行ったのは、鎌倉・由比ガ浜にある「つるや」。1929年創業で、来年90年を迎えるとのこと。川端康成、里見クなどの鎌倉文士、小津安二郎、田中絹代といった映画人も愛した由緒あるうなぎの店である。そして、われらが鎌倉アカデミア演劇科のOBたちも、かつては年に1度この「つるや」で「うなくう会」という同窓会を開いていた。
上は「うなくう会」のスナップ(2000年ごろ。前列中央に前田武彦、前列左に加藤茂雄、勝田久、津上忠、岡喜一、川久保潔、若林一郎、小池榮ら各氏の顔が揃う)。加藤さん、勝田さんなど、この中の何人かの方には、映画『鎌倉アカデミア 青の時代』でインタビュー出演していただいているが、すでに全体の半数近くが故人となられたのは残念だ。
そんなわけで、以前から名前だけは知っていて、大変気になっていたお店だが、私自身はこれまで一度も訪れる機会がなかった(ひとりでは敷居が高かったというのもある)。しかし今回、鎌倉を舞台にしたあるプロジェクトがひと段落したということもあり、このプロジェクトの立役者である加藤茂雄さん(知る人ぞ知る俳優兼漁師にして鎌倉アカデミア演劇科の卒業生。上の写真にも写っているし、このブログにもこれまでずいぶん登場しているから詳しい説明は省略)を囲む昼食会を、この「つるや」で行うことにした。
それにしても93歳になる加藤さんのお元気なことといったら! 翌日(10/14)は某大学の先生から大部屋俳優時代の仕事についてインタビューを受けるというし、次の週末(10/20)は、早朝に地引き網漁に参加して船から網を撒き、午後からは2年に一度の東宝の集まりに出席するというから驚きだ。当然、日々の食事や片付けなど身の回りのことはすべてご自分でやられており、買い物に行く際には今でも自転車に乗っているという。
そんな加藤さんの身辺の話をうかがっているうちに、鎌倉彫の重厚な器が運ばれてきた。
うなぎは身が実に柔らかく、たれの味も控えめで口当たりが優しい。母の実家が三島なので、やはり老舗といわれる「桜家」のうなぎはしばしば食べに行くのだが、桜家のきりっと塩辛いたれに比べると、かなりマイルドである。好みの分かれるところだろうが、この優しい味つけが鎌倉文士のお好みであったらしい。
この日の昼食会には、加藤さんと私、そして妙齢の女性2人(20代と30代)が参加、4人で2階席の座卓を囲み、土曜の午後のひととき、ゆったりと伝統の味を堪能したのであった。
それにしても、この顔ぶれは一体……。

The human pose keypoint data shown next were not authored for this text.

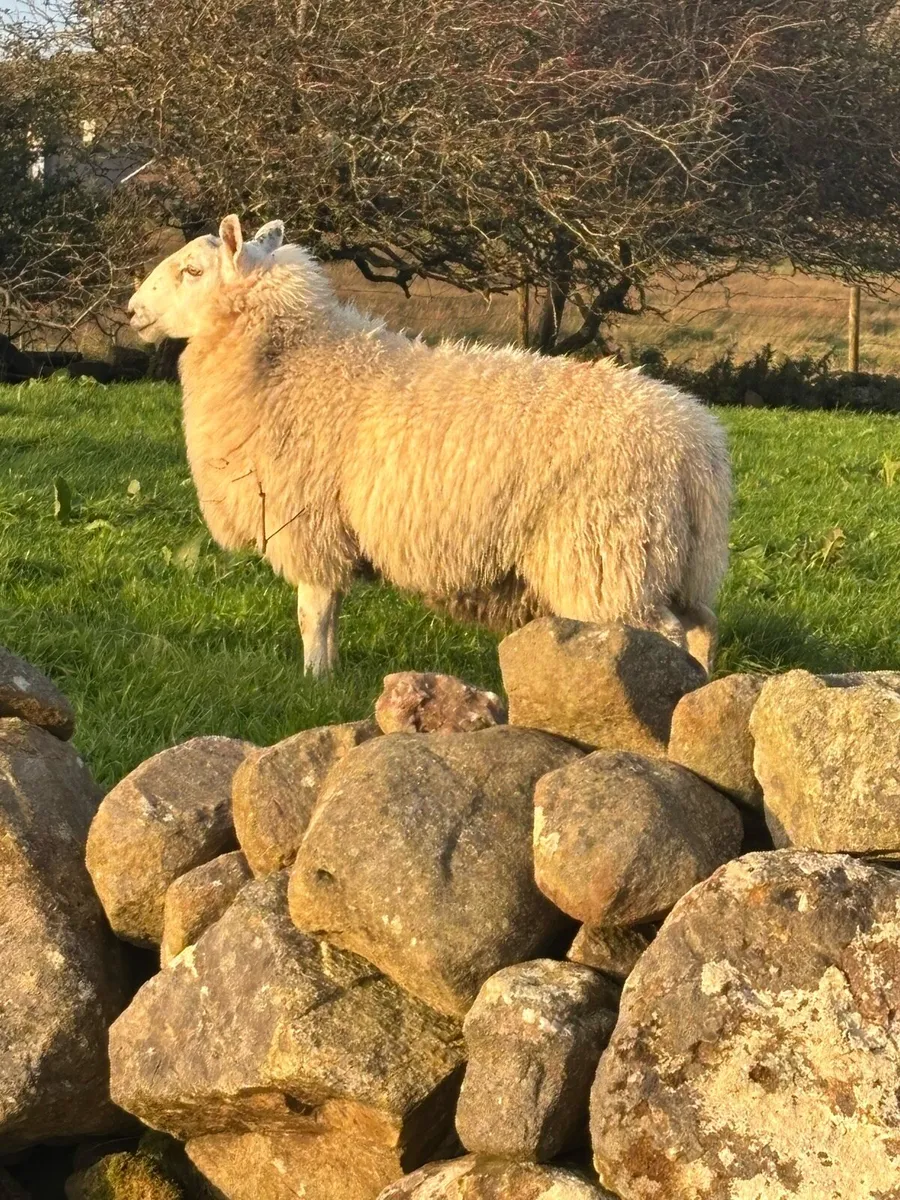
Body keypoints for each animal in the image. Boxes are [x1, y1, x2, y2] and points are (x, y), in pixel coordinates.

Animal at [128, 214, 731, 677]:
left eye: (193, 271)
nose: (132, 310)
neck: (293, 360)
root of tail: (696, 444)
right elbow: (331, 612)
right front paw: (331, 674)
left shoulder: (309, 523)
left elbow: (312, 613)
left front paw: (313, 678)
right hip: (671, 559)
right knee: (703, 626)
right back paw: (696, 685)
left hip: (608, 552)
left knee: (663, 634)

90代の加藤さん、50代の私、そして20代と30代の女子〜ズ。年代はバラバラ、しかも、私と加藤さん以外は、ほんのひと月前までは、まったく知らない同士であった。勘のいい方なら、前回や少し前のブログ記事から何かピンと来るかも知れないが、もうしばらくプロジェクトの詳細は伏せておくことにしよう(今回の写真は女子〜ズのひとりが撮影)。
とにかく、大変おいしく、楽しい会食でありました。
自転車で浜に出てきた加藤さん。先ほどと洋服が違うのは、一度別れてから再び合流したため。